= Sabeena Saleem =

Indian bowler from Tamil Nadu (born 1968)

Sabeena Saleem Athika (born 1968) is an Indian bowler from Tamil Nadu. She has won four national championships. She has also participated in five AMF World Cups. In 2006, along with her 20-year-old daughter Sana, Sabeena captured the National Bowling Doubles Championship.

==Early life==
Sabeena Saleem was born in India to a Muslim family. She studied in the M.W.A School(Conran Smith Road, Chennai) then in Adarsh Vidyalaya in Chennai. She married a businessman, Anwar Saleem, when she was 18 years old, thus leaving her academic and sports career. From her school days, Sabeena was an athlete and sports enthusiast. Sabeena represented her school in throwball, cricket and basketball. She won a lot of trophies in her teenage days. After that, she took up a course to become a fashion designer. It was not until 1998, when she was 30 years old, that she took to the sport of bowling professionally. Being from a traditional and conservative Muslim family, it wasn't easy for Sabeena to enter sports. But she got immense support from her family before and after her marriage. Indeed, she gives the credit of her success to her husband, Anwar Saleem and her children, daughter Sana (herself a professional bowler) and son Ahad.

==Professional career==
Sabeena took to bowling in 1999 after watching her daughter Sana play the game in a local club. She became so interested in the game that she took it up professionally, putting her business of fashion designing on the back burner. Since then, she has won four National Championships in singles and one in doubles with daughter Sana. Sabeena first won the national championship in 2001 in Mumbai. Then she became the national champion again in 2003 beating D Elizabeth. She has also represented India at the Kuala Lumpur Games in 2002. She was the only Indian woman to qualify for the tourney after she scored at an average of 169.36, just higher than the 165 cut-off average for the Games. She was also the only Indian women to represent the country at the AMF World Cup 2002 in Honduras where 90 countries participated. Out of the 90 participants, she was ranked 61st in the World Cup. Sabeena has also won the National Championships in 2006 and is the current Nation Champion in India.
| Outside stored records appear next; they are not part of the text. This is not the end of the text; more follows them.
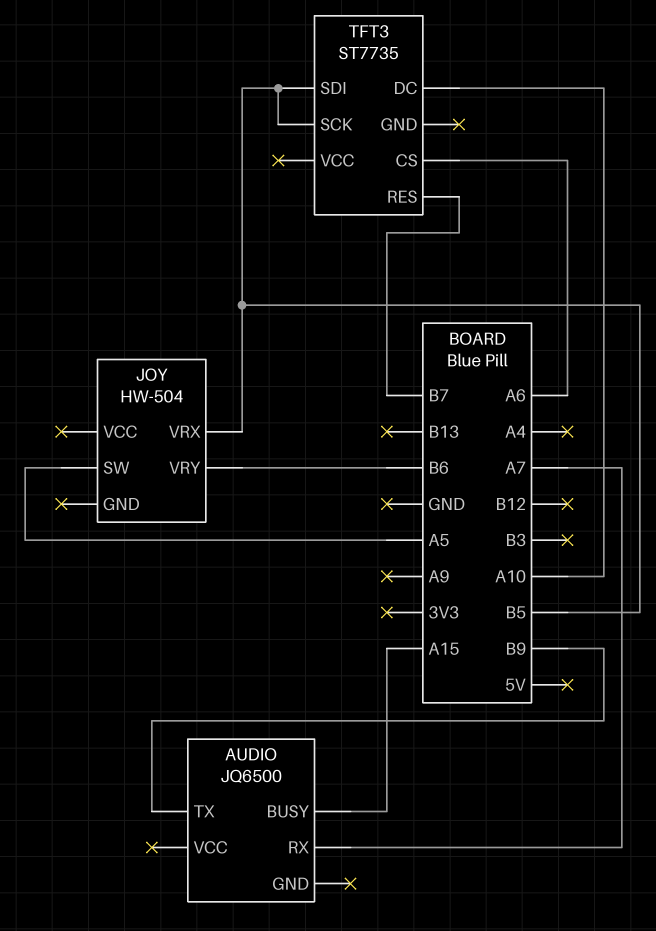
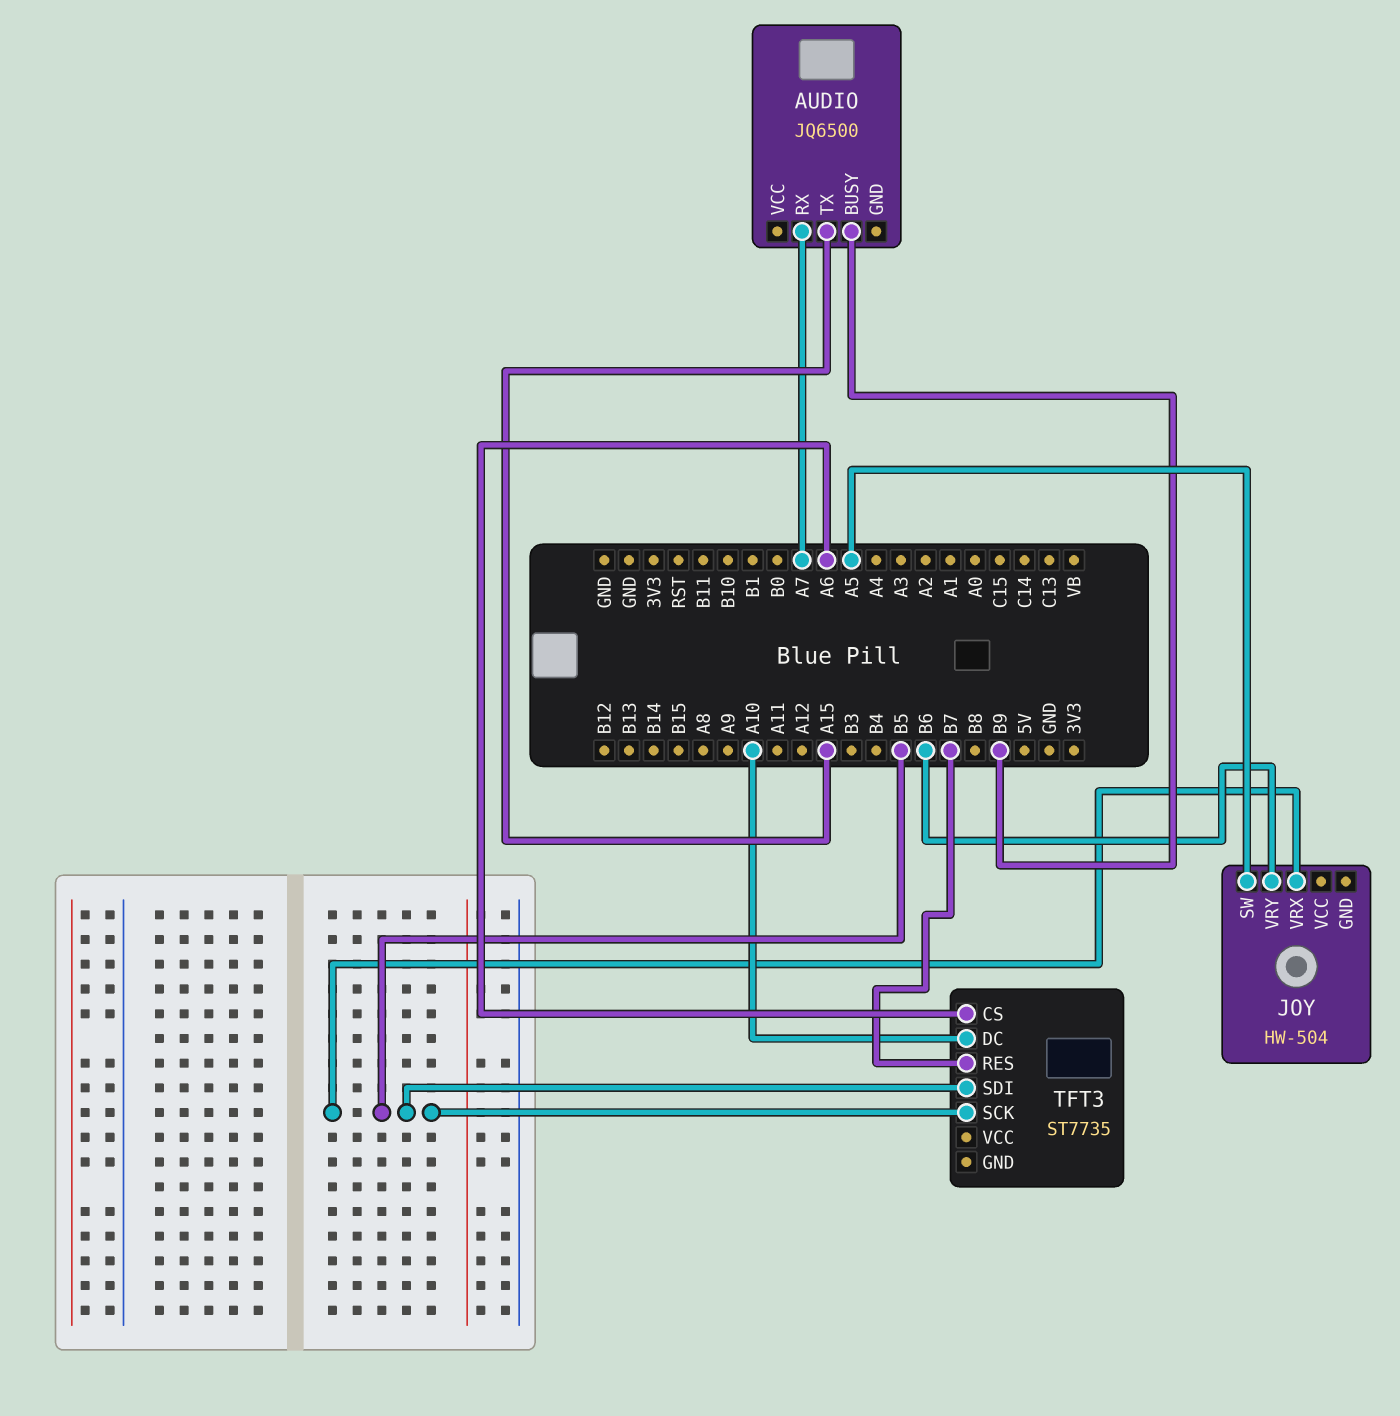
AUDIO pin BUSY: A15 -> B9
AUDIO pin TX: B9 -> A15

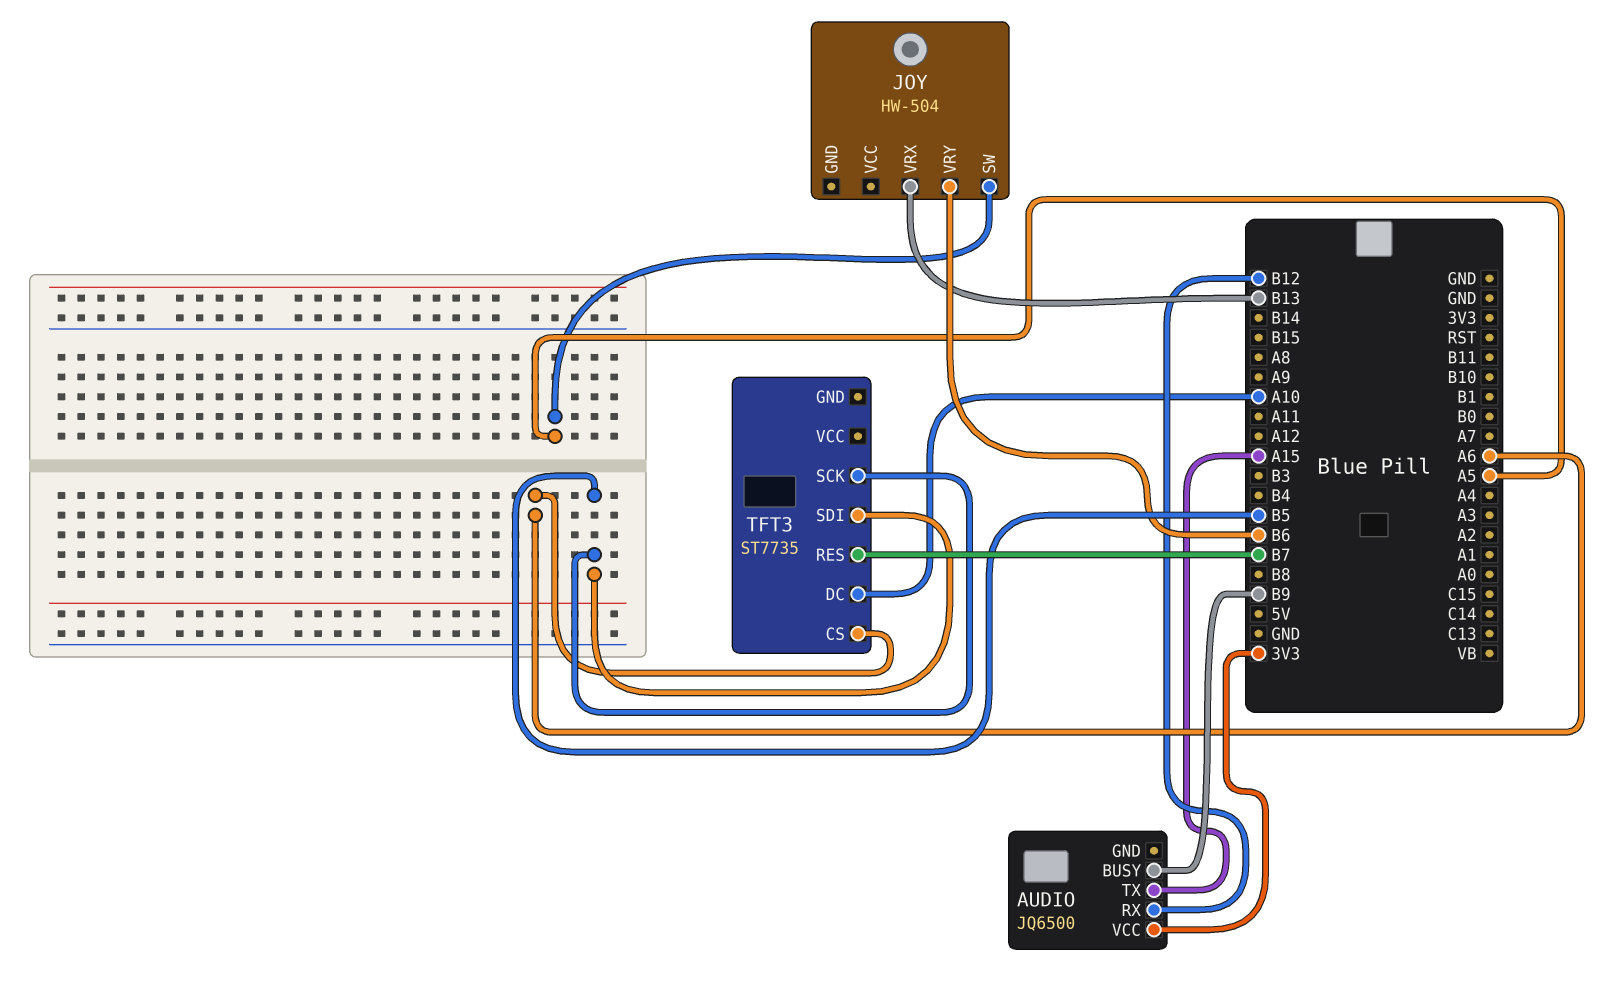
AUDIO pin RX: A7 -> B12
AUDIO pin VCC: none -> 3V3
JOY pin VRX: B5 -> B13

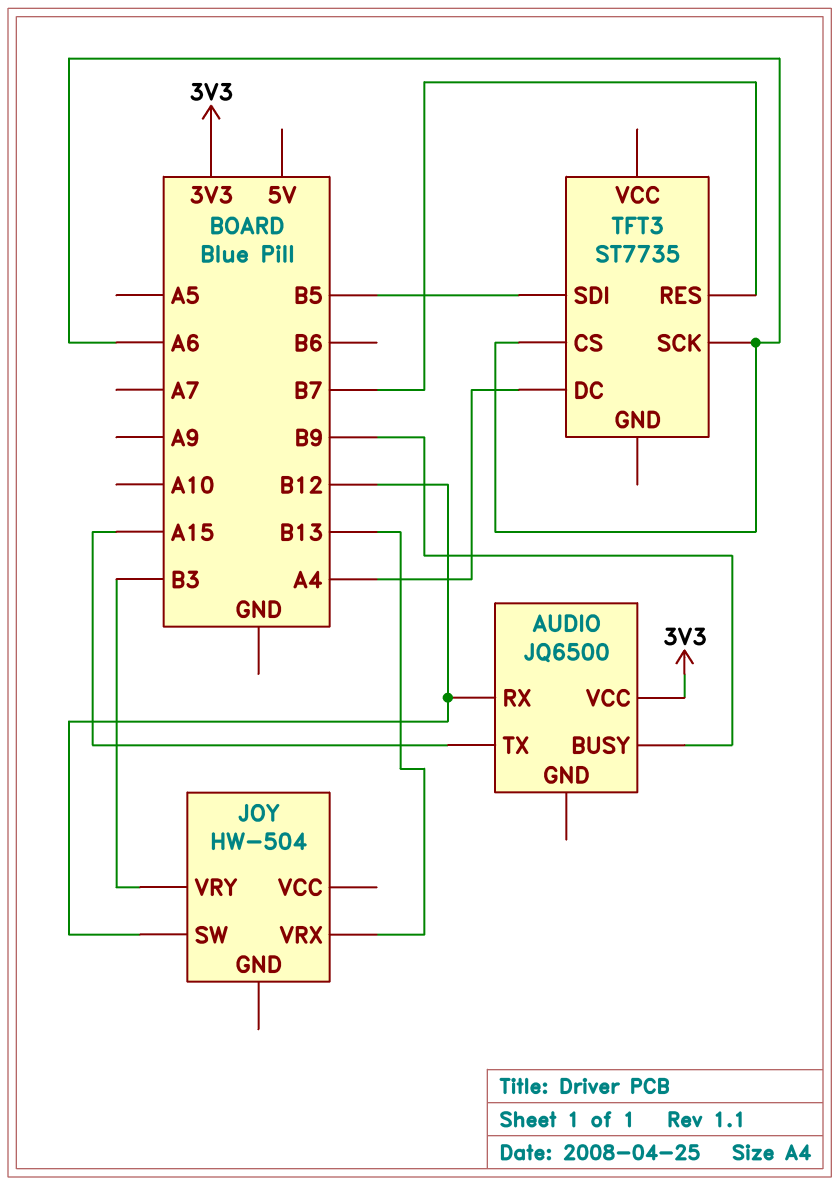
JOY pin SW: A5 -> B12
JOY pin VRY: B6 -> B3
TFT3 pin DC: A10 -> A4
TFT3 pin SCK: B5 -> A6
In late 2006, Sabeena and her daughter Sana made history of sorts after being selected for the Indian bowling team for the Asian Games in Doha. It is for the first time in the history of Indian Bowling that a mother and her daughter have made it to the Asian Games simultaneously. Mother Sabeena and daughter Sana have participated together in tournaments earlier at the Bangkok Open and the National Championships, but not at a stage as big as the Asian Games. When she started, Sabeena's bowling style was straight bowling. However, since 2001, she has been learning hooked bowling and has taken up hooked bowling full-time. She is a self-taught bowling professional.

==Career synopsis==
- 1998 – Started her career in bowling.
- 1999 – Played her first state-level competitive tournament.
- 2000 – Participated in the National Championships for the first time.
- 2001 – Won the National Championship for the first time.
- 2002 – Represented India at the Kuala Lumpur Asiad and the AMF World Cup.
- 2003 – Won the National Championships for the second time.
- 2004 – Won the National Championships again.
- 2005 – Won the DU Bowl Championship in Chennai.
- 2006 – Won the National Championships with her daughter Sana in the doubles and along with her daughter made it to the Indian team for the Doha Asian Games.